|
|
|
|
|
by PaulHoule
708 days ago
|
|
I easily broke copilot by asking it to make lists of radioactive isotopes in order of half lives. It can put the U.S. states in alphabetical or reverse alphabetical order but for any other order I would bet against it. If I ask it what the probability is that it can correctly complete a sorting task, however, it insists that it is almost certain to get it right. I had a good conversation with it about the theory of partial orderings, it even corrected my mistakes. I asked it to make a textbook problem determining if a graph was cyclic or not and it made a straight and beautiful example where the partial ordering was realized with a total ordering and everything was written out in a straight order that was easy to follow. If I wrote a script that made up a bunch of "is this graph cyclic?" problems that are well randomized I am sure there is some size where it just falls down the same way it falls down with sorting. The obvious answer is that the LLM should pick an algorithm or write some code to do the thing which ordinary algorithms can do such as arithmetic, sorting, SAT solving, etc. There's the deeper issue that it doesn't know what it doesn't know.

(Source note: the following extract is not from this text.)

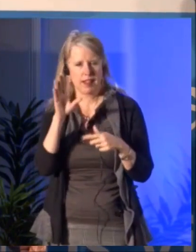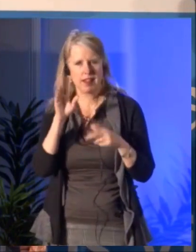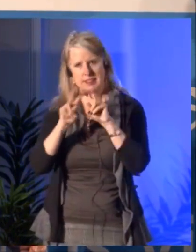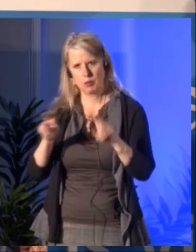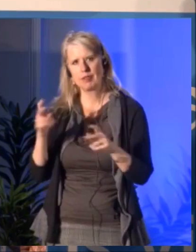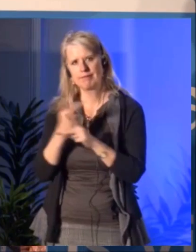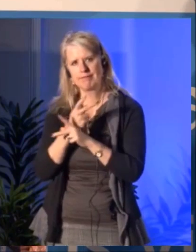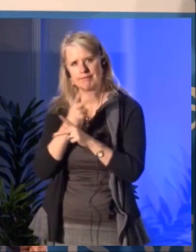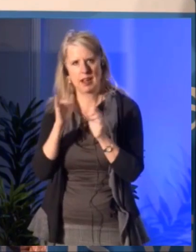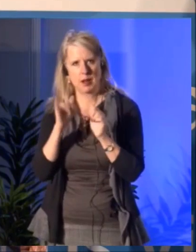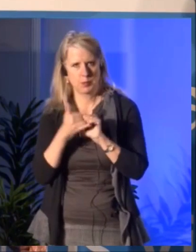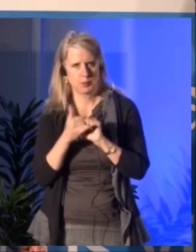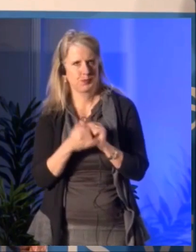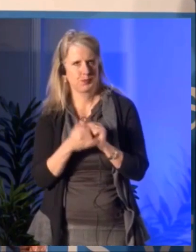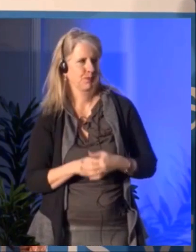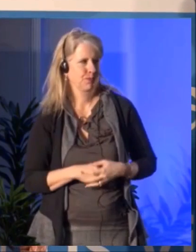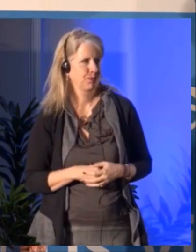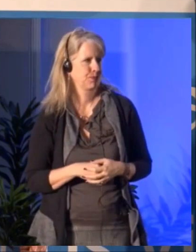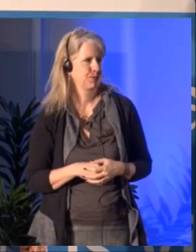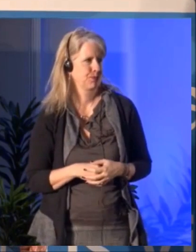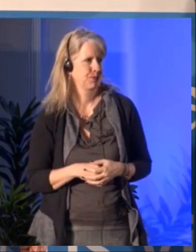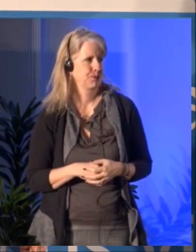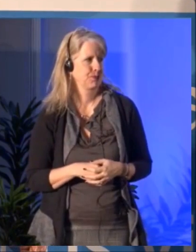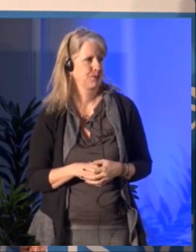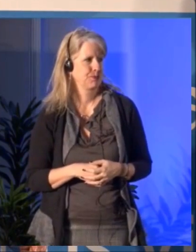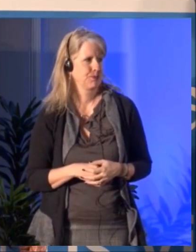on the objective of the digital summit.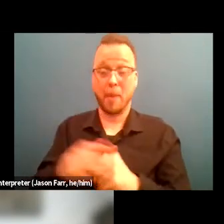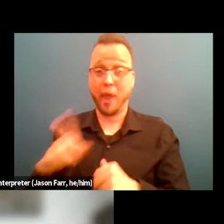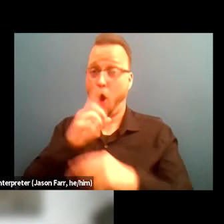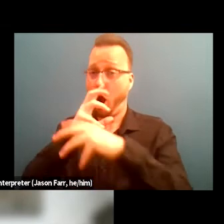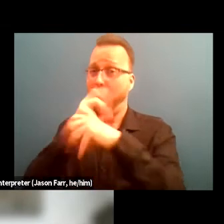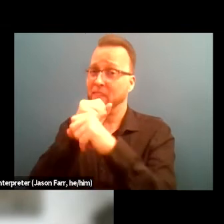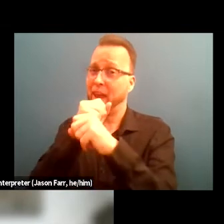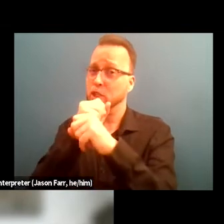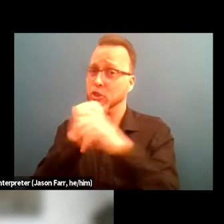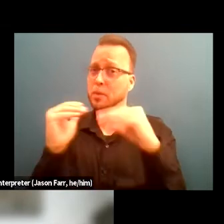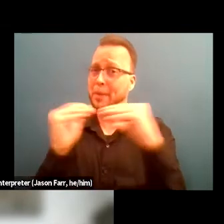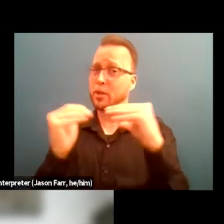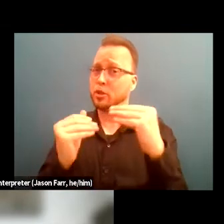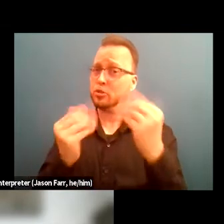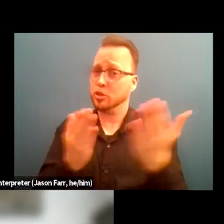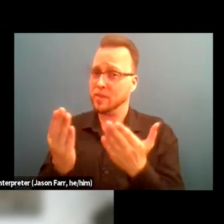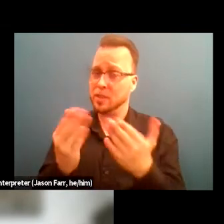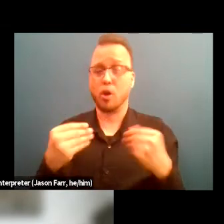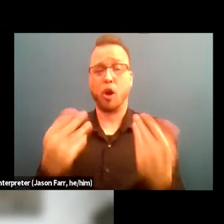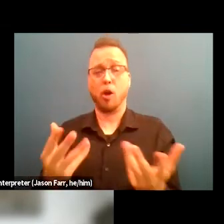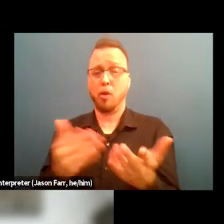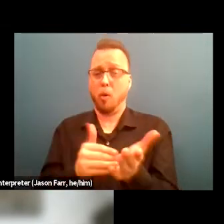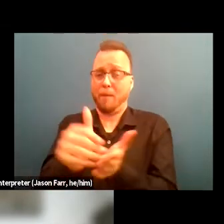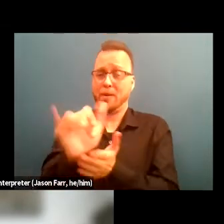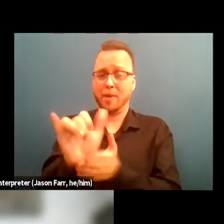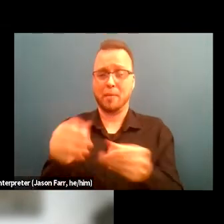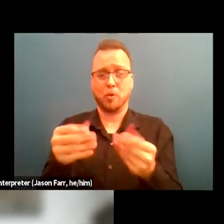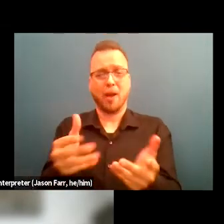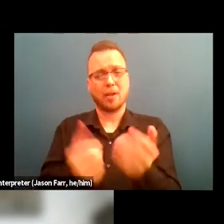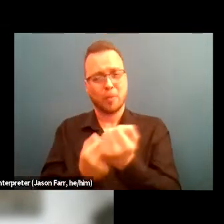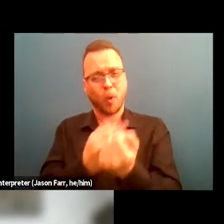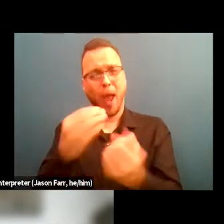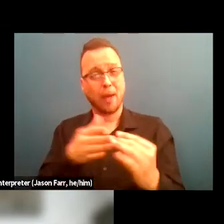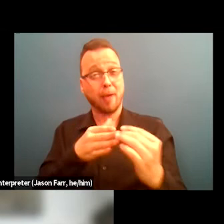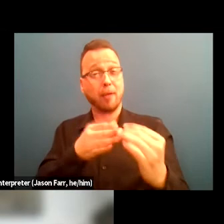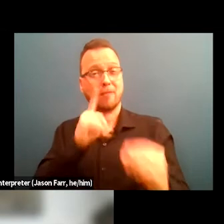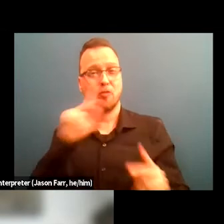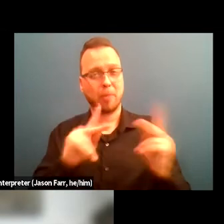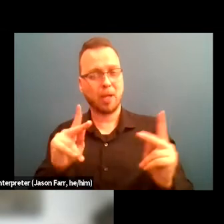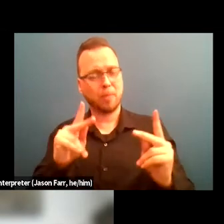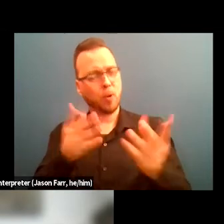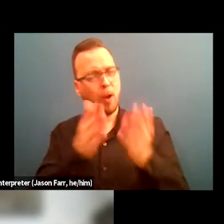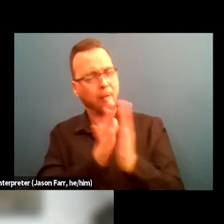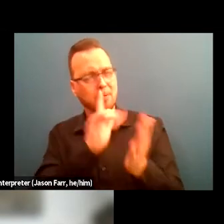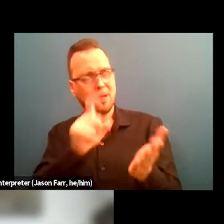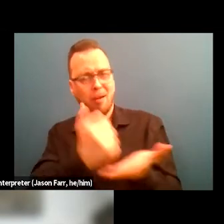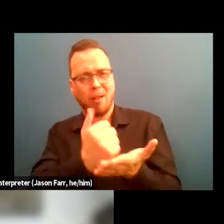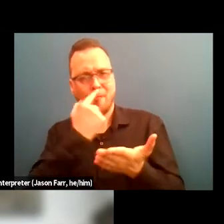often support and guidance for individuals seeking help with their recovery peer services,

It can't sort a list of radioactive isotopes any more than it can help you make an atom bomb. In the second case it will say that it won't help you, in the first case it will try to help you anyway when it really should be saying "I can't do that, Dave" because it just can't. |
|
ChatGPT-4o does just fine with that. Basing your opinion of a whole technology based on a poor implementation of that instead of the best one doesn't seem like the best analysis.